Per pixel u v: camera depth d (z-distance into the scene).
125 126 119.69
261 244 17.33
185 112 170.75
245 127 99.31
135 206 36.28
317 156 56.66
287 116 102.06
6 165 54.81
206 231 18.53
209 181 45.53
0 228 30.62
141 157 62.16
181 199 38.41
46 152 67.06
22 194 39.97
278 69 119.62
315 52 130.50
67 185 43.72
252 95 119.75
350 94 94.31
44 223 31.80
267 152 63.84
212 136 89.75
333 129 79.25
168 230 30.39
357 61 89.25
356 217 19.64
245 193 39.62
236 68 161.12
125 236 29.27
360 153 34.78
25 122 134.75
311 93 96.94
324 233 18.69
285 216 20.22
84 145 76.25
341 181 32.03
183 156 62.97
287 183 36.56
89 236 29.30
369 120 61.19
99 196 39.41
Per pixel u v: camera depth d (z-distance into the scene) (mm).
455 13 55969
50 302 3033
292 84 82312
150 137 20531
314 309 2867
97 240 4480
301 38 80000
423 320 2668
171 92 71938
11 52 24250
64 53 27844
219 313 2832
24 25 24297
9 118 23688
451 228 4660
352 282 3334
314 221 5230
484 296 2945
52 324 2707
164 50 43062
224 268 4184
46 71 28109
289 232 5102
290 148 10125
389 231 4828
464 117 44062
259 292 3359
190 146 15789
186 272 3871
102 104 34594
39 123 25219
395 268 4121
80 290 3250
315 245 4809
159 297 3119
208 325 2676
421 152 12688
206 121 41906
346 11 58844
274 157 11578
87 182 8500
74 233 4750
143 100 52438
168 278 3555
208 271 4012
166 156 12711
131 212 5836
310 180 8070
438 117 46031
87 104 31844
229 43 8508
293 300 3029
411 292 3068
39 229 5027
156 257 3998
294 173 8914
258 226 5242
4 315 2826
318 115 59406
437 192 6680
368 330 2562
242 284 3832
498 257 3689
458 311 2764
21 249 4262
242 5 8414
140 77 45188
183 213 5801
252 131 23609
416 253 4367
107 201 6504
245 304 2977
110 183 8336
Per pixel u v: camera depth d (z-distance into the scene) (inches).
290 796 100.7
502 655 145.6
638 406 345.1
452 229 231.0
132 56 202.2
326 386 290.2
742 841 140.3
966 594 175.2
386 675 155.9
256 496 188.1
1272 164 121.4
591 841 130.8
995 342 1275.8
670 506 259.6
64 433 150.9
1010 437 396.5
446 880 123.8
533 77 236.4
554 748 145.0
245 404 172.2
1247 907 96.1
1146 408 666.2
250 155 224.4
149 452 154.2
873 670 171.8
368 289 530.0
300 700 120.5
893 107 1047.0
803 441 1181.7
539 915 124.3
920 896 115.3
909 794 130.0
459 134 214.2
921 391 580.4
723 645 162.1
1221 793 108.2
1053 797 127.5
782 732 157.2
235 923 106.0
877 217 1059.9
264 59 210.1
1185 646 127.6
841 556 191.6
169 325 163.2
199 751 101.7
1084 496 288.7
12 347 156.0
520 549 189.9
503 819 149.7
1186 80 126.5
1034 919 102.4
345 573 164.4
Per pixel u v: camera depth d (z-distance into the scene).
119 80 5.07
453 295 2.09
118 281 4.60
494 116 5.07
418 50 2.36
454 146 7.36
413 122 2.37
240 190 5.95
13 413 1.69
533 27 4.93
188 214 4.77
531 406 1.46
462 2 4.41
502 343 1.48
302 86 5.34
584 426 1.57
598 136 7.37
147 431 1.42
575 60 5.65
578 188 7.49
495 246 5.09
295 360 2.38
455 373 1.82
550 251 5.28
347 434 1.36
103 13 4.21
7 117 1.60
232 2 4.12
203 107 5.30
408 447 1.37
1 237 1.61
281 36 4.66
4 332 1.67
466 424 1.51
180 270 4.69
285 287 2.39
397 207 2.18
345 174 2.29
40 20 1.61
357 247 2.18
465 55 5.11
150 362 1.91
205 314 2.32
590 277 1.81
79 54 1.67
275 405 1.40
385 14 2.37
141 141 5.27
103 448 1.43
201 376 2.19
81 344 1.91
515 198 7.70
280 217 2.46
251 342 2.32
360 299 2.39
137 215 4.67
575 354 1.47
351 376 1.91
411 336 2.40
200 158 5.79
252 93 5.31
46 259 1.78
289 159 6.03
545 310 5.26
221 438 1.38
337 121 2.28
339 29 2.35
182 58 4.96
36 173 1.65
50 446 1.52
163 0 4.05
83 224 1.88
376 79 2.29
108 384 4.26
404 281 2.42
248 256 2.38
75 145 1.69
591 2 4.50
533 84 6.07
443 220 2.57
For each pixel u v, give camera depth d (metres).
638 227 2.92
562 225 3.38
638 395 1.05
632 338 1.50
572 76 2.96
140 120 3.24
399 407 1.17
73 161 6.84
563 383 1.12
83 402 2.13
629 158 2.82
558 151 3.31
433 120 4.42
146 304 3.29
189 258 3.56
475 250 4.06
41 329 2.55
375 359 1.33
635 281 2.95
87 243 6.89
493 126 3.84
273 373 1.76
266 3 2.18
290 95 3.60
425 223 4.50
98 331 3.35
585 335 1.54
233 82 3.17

### WHAT THE TASK ASKS:
Start with the first line. Please copy exactly each line of the listing through the one with "966 594 175.2", including it.

### RESULT FOR THIS TASK:
Per pixel u v: camera depth d (z-distance into the scene).
125 126 119.69
261 244 17.33
185 112 170.75
245 127 99.31
135 206 36.28
317 156 56.66
287 116 102.06
6 165 54.81
206 231 18.53
209 181 45.53
0 228 30.62
141 157 62.16
181 199 38.41
46 152 67.06
22 194 39.97
278 69 119.62
315 52 130.50
67 185 43.72
252 95 119.75
350 94 94.31
44 223 31.80
267 152 63.84
212 136 89.75
333 129 79.25
168 230 30.39
357 61 89.25
356 217 19.64
245 193 39.62
236 68 161.12
125 236 29.27
360 153 34.78
25 122 134.75
311 93 96.94
324 233 18.69
285 216 20.22
84 145 76.25
341 181 32.03
183 156 62.97
287 183 36.56
89 236 29.30
369 120 61.19
99 196 39.41
Per pixel u v: camera depth d (z-distance into the scene) (mm).
455 13 55969
50 302 3033
292 84 82312
150 137 20531
314 309 2867
97 240 4480
301 38 80000
423 320 2668
171 92 71938
11 52 24250
64 53 27844
219 313 2832
24 25 24297
9 118 23688
451 228 4660
352 282 3334
314 221 5230
484 296 2945
52 324 2707
164 50 43062
224 268 4184
46 71 28109
289 232 5102
290 148 10125
389 231 4828
464 117 44062
259 292 3359
190 146 15789
186 272 3871
102 104 34594
39 123 25219
395 268 4121
80 290 3250
315 245 4809
159 297 3119
208 325 2676
421 152 12688
206 121 41906
346 11 58844
274 157 11578
87 182 8500
74 233 4750
143 100 52438
168 278 3555
208 271 4012
166 156 12711
131 212 5836
310 180 8070
438 117 46031
87 104 31844
229 43 8508
293 300 3029
411 292 3068
39 229 5027
156 257 3998
294 173 8914
258 226 5242
4 315 2826
318 115 59406
437 192 6680
368 330 2562
242 284 3832
498 257 3689
458 311 2764
21 249 4262
242 5 8414
140 77 45188
183 213 5801
252 131 23609
416 253 4367
107 201 6504
245 304 2977
110 183 8336
Per pixel u v: camera depth d (z-distance into the scene) (inches).
290 796 100.7
502 655 145.6
638 406 345.1
452 229 231.0
132 56 202.2
326 386 290.2
742 841 140.3
966 594 175.2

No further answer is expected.